A new Chinese group, called First Catch and also called Dalian Fishing Forever, has office space at the Halifax airport and had a booth at the recent Boston Seafood show. It also has its own chartered 747 that can hold 220,000 lbs. of live lobster. Hatfield reported that the Fishing Forever group with the chartered plane started shipping to China before Christmas and although it was not hurting the Canadians from whom it was buying, it was undercutting other companies in China by $1 to $1.50/lb.
According to an industry source, the Chinese companies that chartered the 747 freight planes for the 2017 Chinese New Year market financially hurt the US and Canadian companies that had previously done the marketing and shipping for that holiday.
“Because there’s not much lift to China on commercial flights out of Halifax, said exporter Robert Behrman, of Boston Lobster Company, “normally they would have to put [the lobster] on a truck and truck it to Toronto or Montreal and fly out of there.” He said having to truck the lobster that far that adds days to the shipment. But for the first time ever the Chinese chartered entire freight planes for this year’s New Year holiday. By chartering a plane, Behrman said, they got a much lower freight rate, and because they weren’t trucking the product from Nova Scotia to Toronto or Montreal, the travel time was less for the lobster, so they get a better result. “If they didn’t have enough lobsters to make a flight, they would offer the extra available space to other dealers,” Behrman said. “As a result it kind of put us in a bind.

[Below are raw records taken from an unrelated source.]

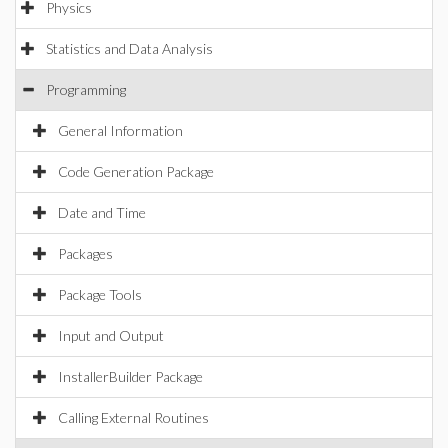
Physics
Statistics and Data Analysis
Programming
General Information
Code Generation Package
Date and Time
Packages
Package Tools
Input and Output
InstallerBuilder Package
Calling External Routines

They had a lower freight rate than we did, so they undercut us.
“They had the lower freight rate,” he said, “and they had a lower exchange rate; so it was just more economical for them. We got our butts kicked. They wanted us to sell for—they asked us to drop 75 cents to a dollar per lb. We couldn’t do it because there was no mark-up.

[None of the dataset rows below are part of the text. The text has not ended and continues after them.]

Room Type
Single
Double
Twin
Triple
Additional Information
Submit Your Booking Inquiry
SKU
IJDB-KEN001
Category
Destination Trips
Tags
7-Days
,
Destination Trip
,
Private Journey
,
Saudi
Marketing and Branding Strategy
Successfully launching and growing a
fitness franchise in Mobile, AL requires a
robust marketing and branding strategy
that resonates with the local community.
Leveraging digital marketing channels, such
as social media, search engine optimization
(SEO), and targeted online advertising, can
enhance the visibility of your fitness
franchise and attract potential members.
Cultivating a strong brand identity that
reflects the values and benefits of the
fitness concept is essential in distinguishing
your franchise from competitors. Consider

“We probably got 25 percent of what we would normally get [for the holiday business],” Behrman said.. And like other US and Canadian lobster companies who ordinarily do very well in the Chinese New Year market, Behrman’s company couldn’t sell for the price the Chinese asked. “It would have been like selling for a much lower than normal margin, so it wasn’t worth it. You know,” he said, “with 36- to 40-hour flights, a lot of things can go wrong, what with snowstorms and everything else. It wasn’t worth our while to take the risk for 15 or 20 cents. We did not miss this lost business because the US domestic business was strung also.”
“It’s a huge market,” the Boston exporter explained. “During the [New Year] holiday I’m relatively certain that China probably uses more than we think. “He said five 747s flew from Halifax to China over the New Year holiday. Those five alone carried over 1 million lbs. of Canadian lobster. Behrman did not know how many lbs. flew out of Toronto or Montreal.

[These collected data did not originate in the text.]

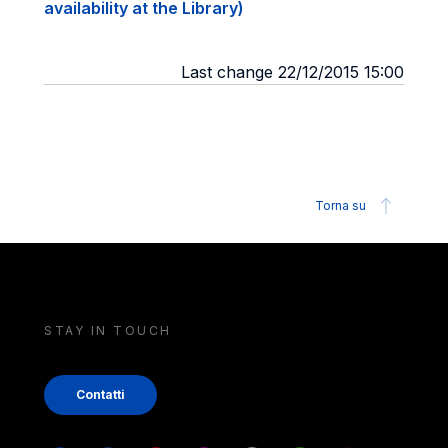
availability at the Library)
Last change 22/12/2015 15:00
Torna su
STAY IN TOUCH
Contatti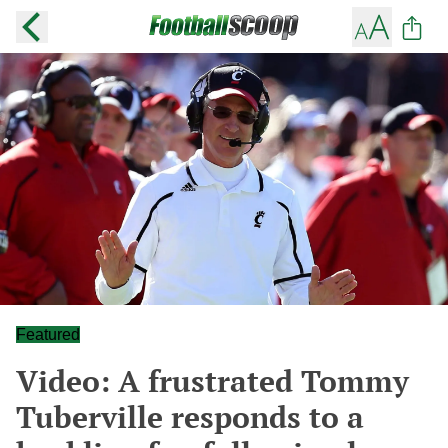
Featured
Video: A frustrated Tommy
Tuberville responds to a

And like US lobster exporters, a Canadian live lobster exporter reported that Canadian lobster and seafood companies feel very threatened by the Chinese companies that have set up shop in Canada. “The five or six that have been established in Canada were built from the ground up,” he said. “They are engaged in the full range of the lobster business from buying to end user. Two of the six are processors.” That the standard of living in the two countries is so different also gives the Chinese a decided financial advantage.